Howdy.  My name is Eric Hauter, and I am a dad with a ton of kids.  During my non-existent spare time, I like to play a wide variety of games, including JRPGs, strategy and action games (with the occasional trip into the black hole of MMOs). I am intrigued by the prospect of cloud gaming, and am often found poking around the cloud various platforms looking for fun and interesting stories.  I was an early adopter of PSVR (I had one delivered on release day), and I’ve enjoyed trying out the variety of games that have released since day one.
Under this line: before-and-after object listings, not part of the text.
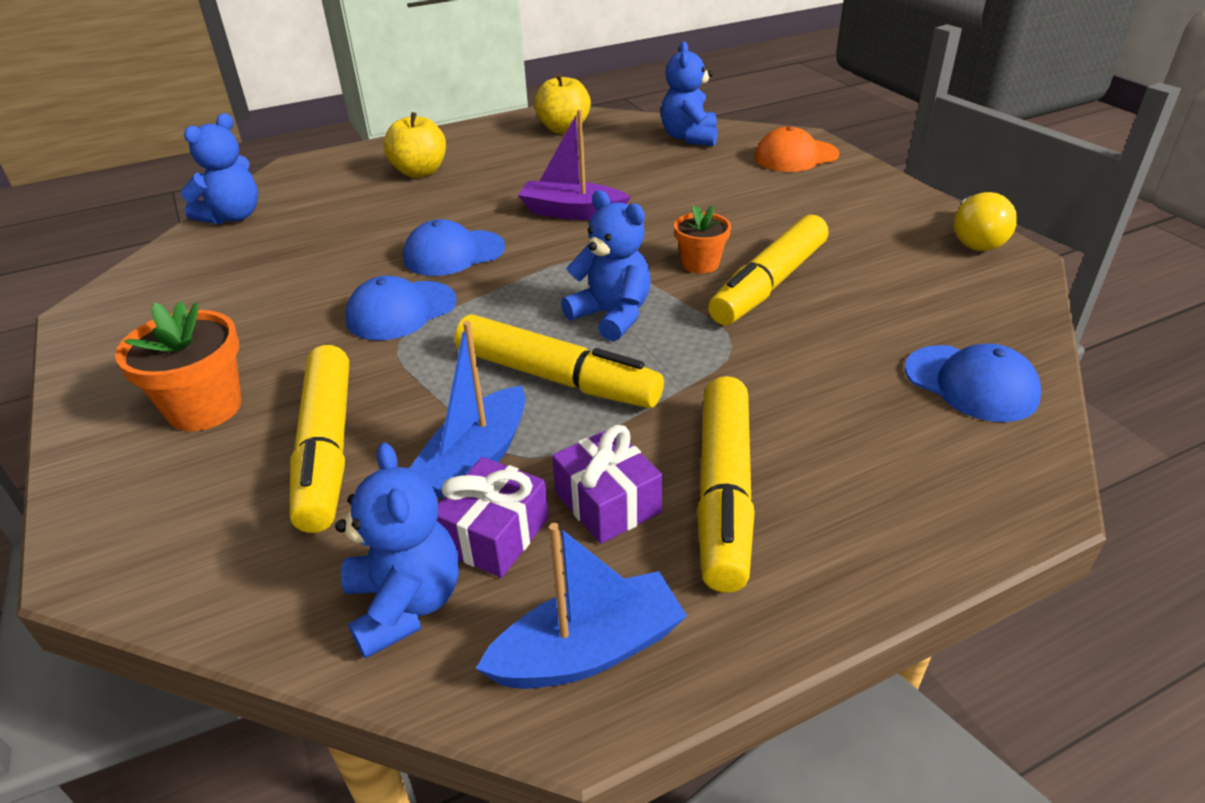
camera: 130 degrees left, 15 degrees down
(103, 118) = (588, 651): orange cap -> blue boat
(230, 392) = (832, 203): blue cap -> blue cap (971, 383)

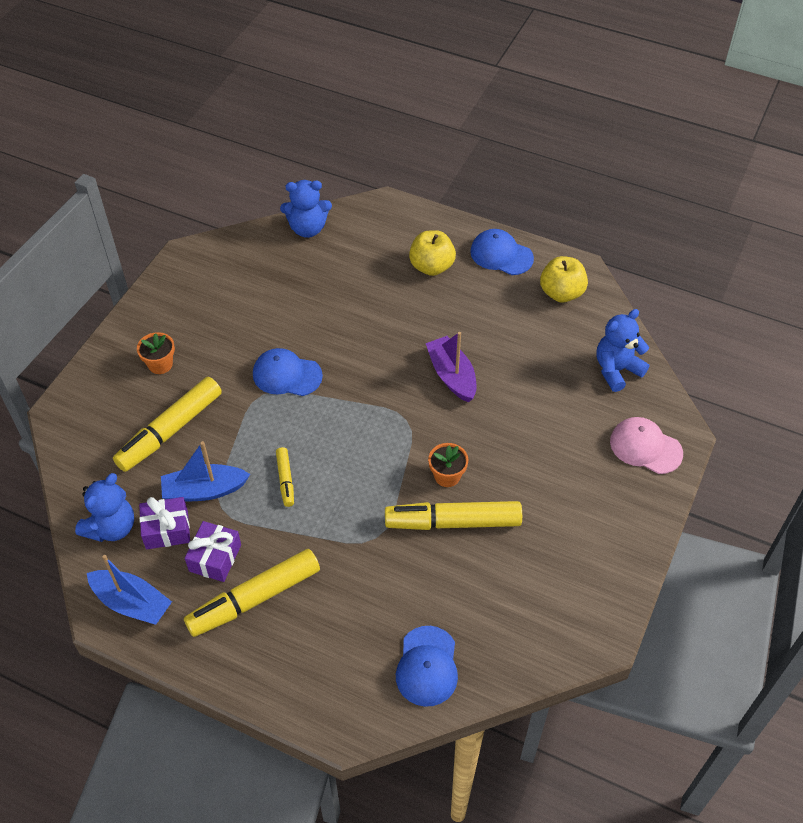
camera: 50 degrees right, 15 degrees up
(205, 408) = (160, 364): orange flower pot -> orange flower pot, size x0.64
(453, 253) = (357, 354): blue cap -> blue cap (501, 255)
(556, 378) = (285, 480): yellow marker -> yellow marker, size x0.49
(612, 316) = (358, 467): blue teddy bear -> none
(796, 156) = (645, 447): orange cap -> pink cap
(975, 239) = (608, 607): yellow light bulb -> none

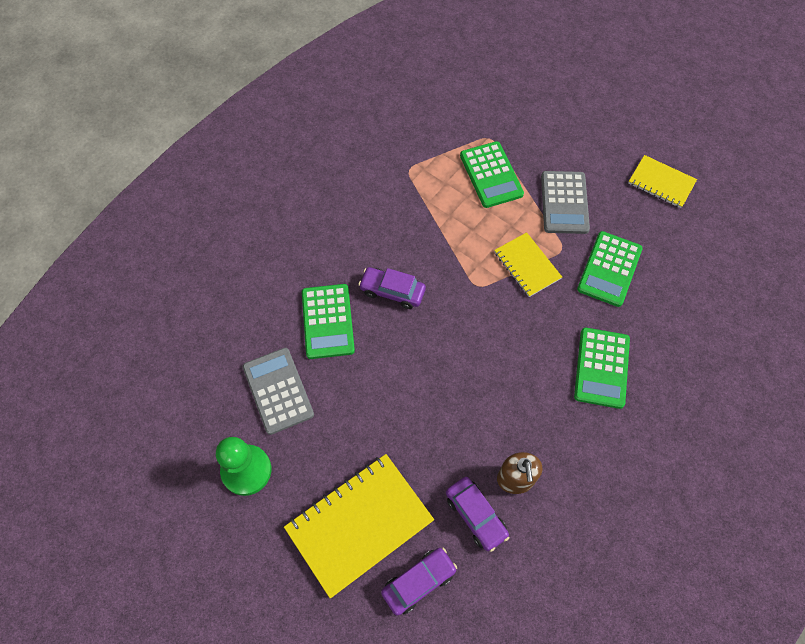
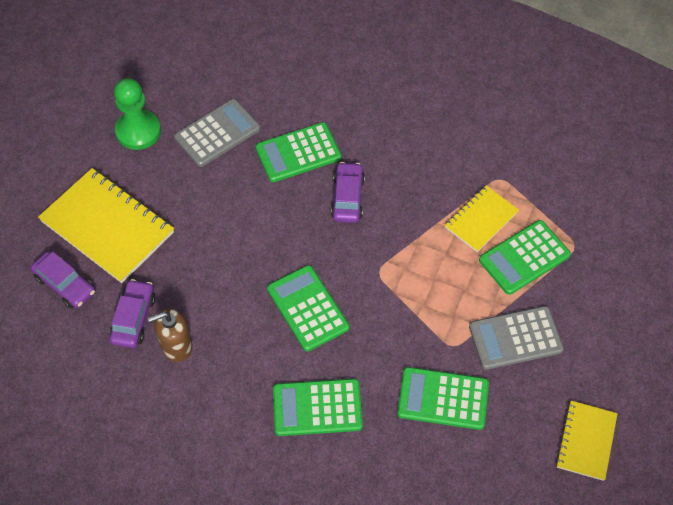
camera: 75 degrees right, 5 degrees down
(476, 515) = (134, 318): purple car -> purple car turned 150 degrees clockwise
(501, 352) = (308, 308): none -> green calculator
(527, 265) = (419, 314): yellow notebook -> yellow notebook (481, 220)

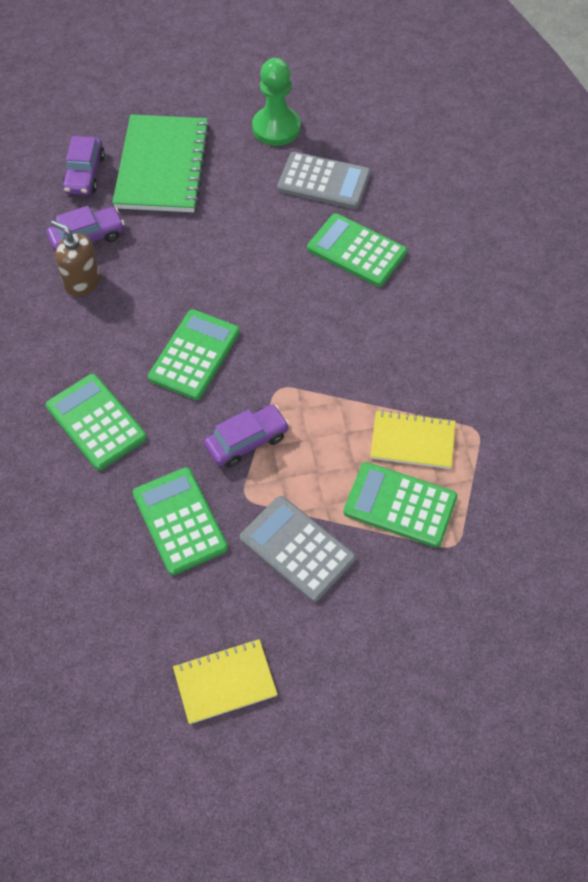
camera: 55 degrees right, 0 degrees up
(107, 227) = (162, 166): yellow notebook -> green notebook
(347, 198) = (340, 317): purple car -> purple car (247, 441)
I've since added an Oculus Quest 2 to my headset collection.  I’m intrigued by the possibilities presented by VR multi-player, and I try almost every multi-player game that gets released.

My first system was a Commodore 64, and I’ve owned countless systems since then.  I was a manager at a toy store for the release of PS1, PS2, N64 and Dreamcast, so my nostalgia that era of gaming runs pretty deep.  Currently, I play on Stadia, PS5, PS4, PSVR, Quest 2, Switch, Luna, GeForce Now, and a super sweet gaming PC built by Joh Yan.  While I lean towards Sony products, I don’t have any brand loyalty, and am perfectly willing to play game on other systems.

When I’m not playing games or wrangling my gaggle of children, I enjoy watching horror movies and doing all the other geeky activities one might expect.